Caroline Schermerhorn Astor, known in her lifetime and long after as the Mrs. Astor, died in 1908 in the double mansion that occupied most of the block on Fifth Avenue between 65th and 66th Street, which she shared with her son and his family. She was 78.
In her dotage, around the turn of the 19th/20th century, Lina Astor (as she was known to friends) had become isolated by her failing mind. Her son John Jacob Astor IV and her grandson Vincent looked after her, allowing her to live in the splendor to which she had long been accustomed with a staff and caregivers who accommodated her whims which included her “entertainments,” all a charade, of course. Vincent, who was in his mid-teens at the time, was often the only other family member in residence, and was solicitous and sympathetic about his grandmother’s failing mental health.
A century later, Vincent’s widow, Brooke Astor, now in her 104th year, is at the center of a scandalous controversy over the quality of her care. She is unaware of any of this, according to reports, because she is suffering from Alzheimers. But her grandson, Philip Marshall, has accused his father, Mrs. Astor’s son, Anthony Marshall, of basically depriving Mrs. Astor of the finest care her fortune could allow, while also implying that the Astor millions are being used to enhance his father’s lifestyle.

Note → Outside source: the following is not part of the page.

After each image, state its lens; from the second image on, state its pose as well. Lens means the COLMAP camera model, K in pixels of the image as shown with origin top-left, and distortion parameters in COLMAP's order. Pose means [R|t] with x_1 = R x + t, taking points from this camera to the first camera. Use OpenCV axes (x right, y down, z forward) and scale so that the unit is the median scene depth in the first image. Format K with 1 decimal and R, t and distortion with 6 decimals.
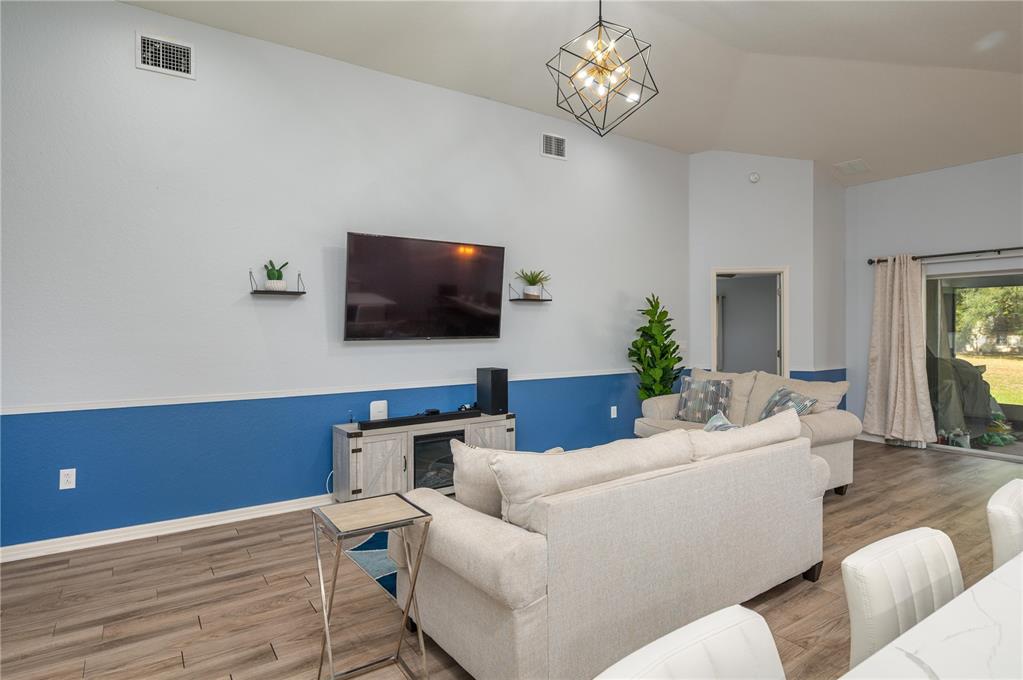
lens RADIAL K [[576.5, 0, 499.7], [0, 576.5, 321.2], [0, 0, 1]] dist [0.016166, -0.000219]
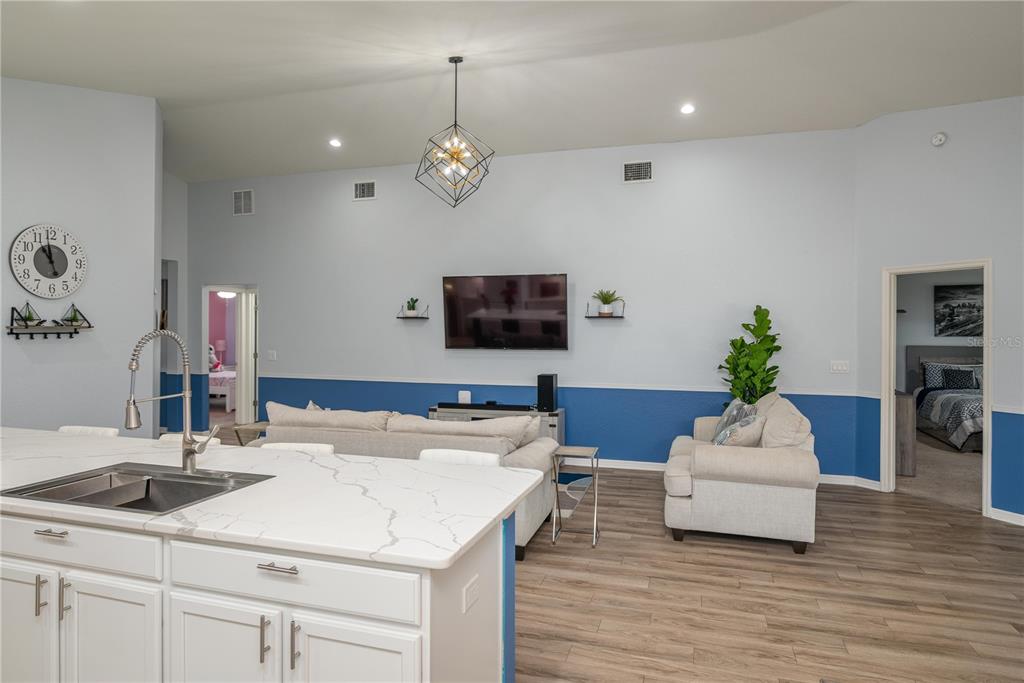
lens RADIAL K [[601.5, 0, 509.2], [0, 601.5, 333.4], [0, 0, 1]] dist [0.006326, -0.003217]
pose [[0.616464, 0.009366, -0.787327, 0.954807], [0.003077, 0.999893, 0.014303, -0.024763], [0.787377, -0.011240, 0.616369, 0.146948]]
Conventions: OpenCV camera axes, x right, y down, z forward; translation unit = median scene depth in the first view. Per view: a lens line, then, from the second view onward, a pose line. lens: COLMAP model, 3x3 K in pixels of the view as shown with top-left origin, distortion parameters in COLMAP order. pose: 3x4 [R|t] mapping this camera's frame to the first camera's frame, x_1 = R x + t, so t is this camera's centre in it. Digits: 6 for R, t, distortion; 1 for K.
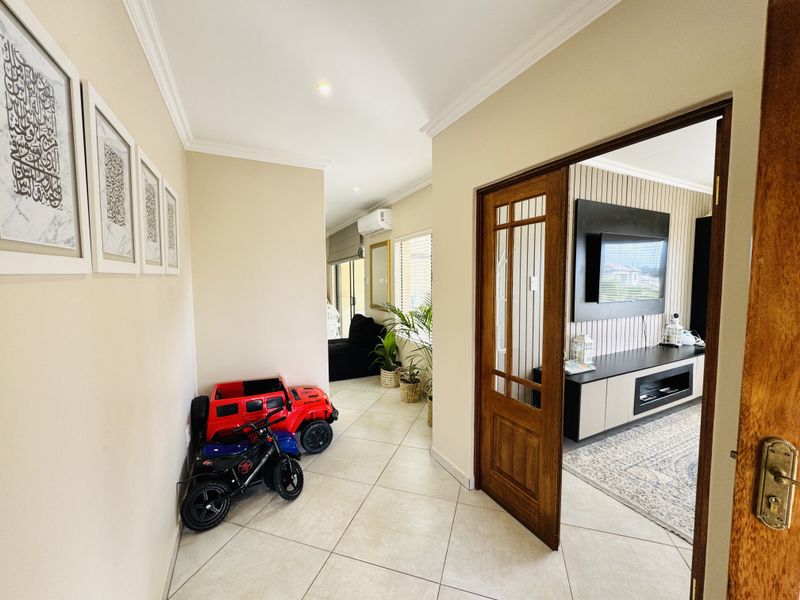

Utter neglect of the aged and infirm is not an uncommon story, although rarely discussed or addressed: they are easy and frequent targets for deprivation and other cruelties, and often by members of their own families, including their children. Resentments harbored over generations are activated late in life sometimes explain the circumstances, and the elder generation has no recourse but to take what they get. That may or may not partly explain Mrs. Astor’s dilemma, although it’s only a guess.
The great irony, if the accusations have any truth, is that Mr. Marshall’s birth father J. Dryden Kuser, who was Mrs. Astor’s first husband (they married when she was 17) was, in her words, a sadist who was frequently physically abusive toward her and she divorced him after a little more than ten years of marriage.
On Wednesday, the allegations of abuse and neglect came to light when Philip Marshall petitioned the court to remove his father as his grandmother’s guardian and appoint Annette de la Renta, a longtime close friend of Mrs. Astor, in his place. That day, Justice John Stackhouse of the New York State Supreme Court granted an order appointing Mrs. de la Renta guardian and JPMorganChase in charge of her finances.
The question everyone was asking: were the charges true? Was Mr. Marshall neglecting his mother’s best interests while enriching himself with the Astor millions? Mr. Marshall said he is "shocked and deeply hurt by the allegations against me, which are completely untrue." For those close to the situation, it is obviously not a new story. Mrs. de la Renta as well as David Rockefeller and Henry Kissinger, all old and close friends of Mrs. Astor, had supplied affidavits supporting Philip Marshall’s petition for a change in guardianship. None is inclined to make decisions based on paltry evidence.